Un bus Marocain sur le parking du Comité économique (péripéties syndicales) Par J-Paul Pelras

Lorsque certaines personnes découvrent ces chroniques évoquant quelques élucubrations champêtres passées, ils s’interrogent tout d’abord sur la véracité du propos, optant pour le canular ou la narration romancée. D’autres se prennent à rêver en se disant que ce genre d’action manque de nos jours pour étayer les revendications syndicales jugées trop calibrées, trop consensuelles, trop prévisibles, trop bien organisées. Quelques-uns enfin, outrés par des méthodes quelque peu rugueuses et discourtoises, regrettent l’impunité dont nous avons parfois bénéficié. Et pourtant, ne fallait-il pas oser pour essayer de faire entendre nos préoccupations ? Oser, pour la cause et sans, finalement, se poser trop de questions. Comme cette fois-ci dans les locaux de ce que l’on appelait alors le Comité économique Languedoc Roussillon établi rue de Milan à Perpignan.

Marchandises détruites

Nous sommes au cœur des années quatre-vingt-dix et, encore une fois, rien ne se vend. En tomates, concombres, pêches, abricots, artichauts, les mercuriales, comme ce fut le cas pour la salade précédemment, subissent de plein fouet les effets d’une compétition déloyale inédite. Les marchandises sont détruites sur champ, labourées ou jetées au retrait. L’ambiance est lourde, il faut actionner des plans campagne et solliciter l’aide publique qui commence à répondre avec des semaines de retard. Dans la salle, maraîchers, arboriculteurs et négociants échangent sur les pertes et sur les perspectives qui sont tout aussi préoccupantes. L’Espagne est présente sur la quasi-totalité des marchés et, du moins hors zone de production, sur la plupart des étals. Des opérations surprises de « contrôle et de sensibilisation » quasi journalières sont conduites dans les Pyrénées-Orientales, dans l’Aude, dans l’Ariège, dans l’Hérault, dans le Gard…

Autobus

Les rayons sont inspectés. Prix, provenance, calibre, tout y passe et termine sur le carrelage quand la préférence nationale n’est pas respectée.
Les agriculteurs conscients des limites de leurs actions sur le comportement des distributeurs savent que, partout ailleurs en France, la grande braderie continue avec des produits importés vendus à des prix défiants toute concurrence. Et la devise des 3 R, « rabais, ristourne, référencement » auquel beaucoup rajoutaient sans hésiter le mot « racket » tient en respect bon nombre de paysans, engagés auprès de leurs clients si peu vertueux soient-ils.
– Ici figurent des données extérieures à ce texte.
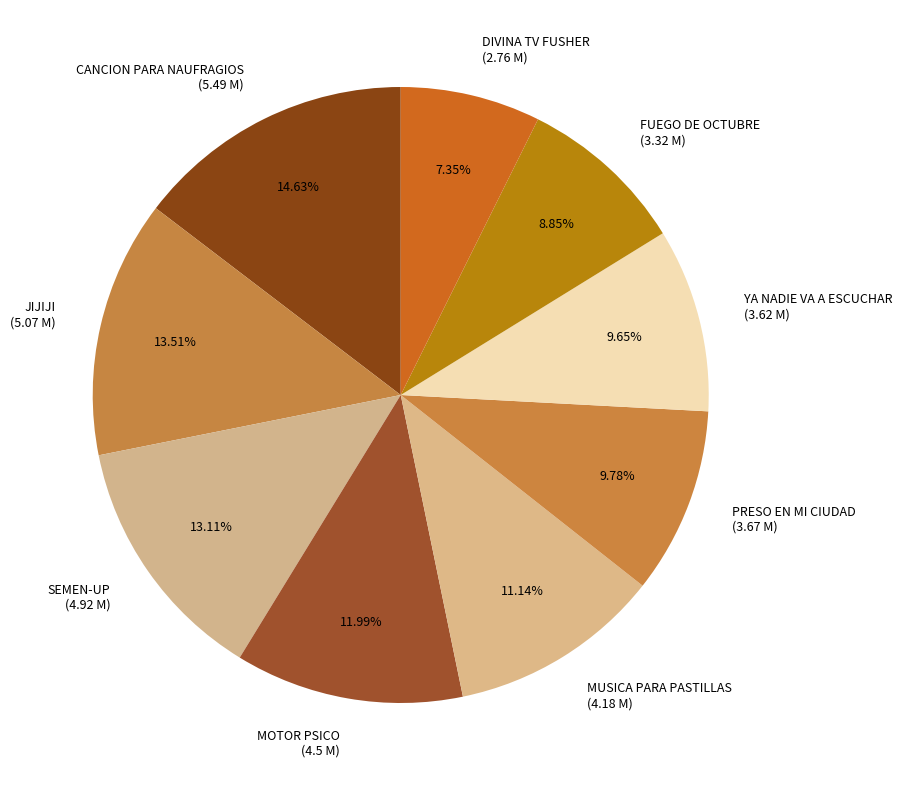

Is there any slice that represents more than half of the pie?

No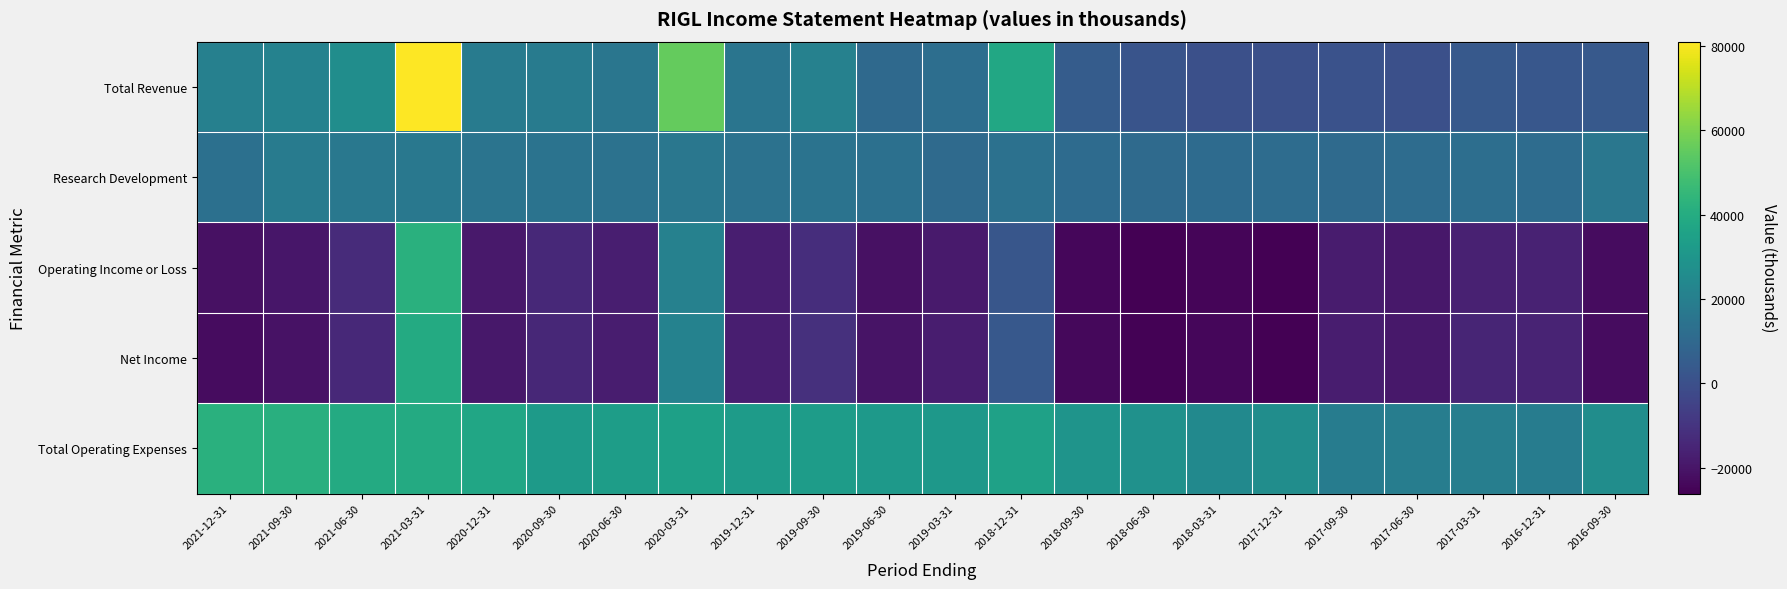

At which category is the sum across all series the highest?

2021-03-31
C’est donc dans ce contexte, à la tombée de la nuit, qu’un autobus se gare sur le parking du Comité économique. Les phares se reflètent dans les vitres teintées du grand bâtiment. Claude demande au directeur de l’organisme qui sont ceux qui descendent, décontractés, du véhicule. Hésitant, le responsable finit par répondre : « Ce sont des Marocains, producteurs et techniciens, invités à visiter des exploitations et des structures dans le cadre d’un accord de coopération entre leur pays et la France. »

« Sinon, vous êtes licencié ! »

Spontanément, le maraîcher de Néguebous, connu et redouté tant pour son franc-parler que pour la lucidité de ses analyses, demande au directeur : « C’est avec les cotisations prélevées sur ce que nous produisons que nous finançons votre poste afin que le marché puisse être maintenu. Nous ne vous payons pas pour former ici, à domicile, nos concurrents et leur permettre, demain, de venir nous ruiner comme ils le font, entre autres, avec la tomate depuis des années. Donc vous allez sortir. Vous allez leur demander de remonter dans ce bus et de ne plus refoutre les pieds ici. Sinon vous êtes licencié ! » Ce soir-là, comme ils sont arrivés, les phares repartirent tout aussi lentement. Je me suis souvent dit par la suite et alors qu’au sein du Medfel perpignanais les importateurs allaient être accueillis à bras ouverts, qu’il aurait fallu, parmi nos dirigeants syndicaux, consulaires, institutionnels et politiques, beaucoup de maraîchers comme celui de Néguebous. Hélas, nous en avons manqué cruellement. Le Maroc a exporté 424 690 tonnes de tomates vers la France entre octobre 2022 et septembre 2023.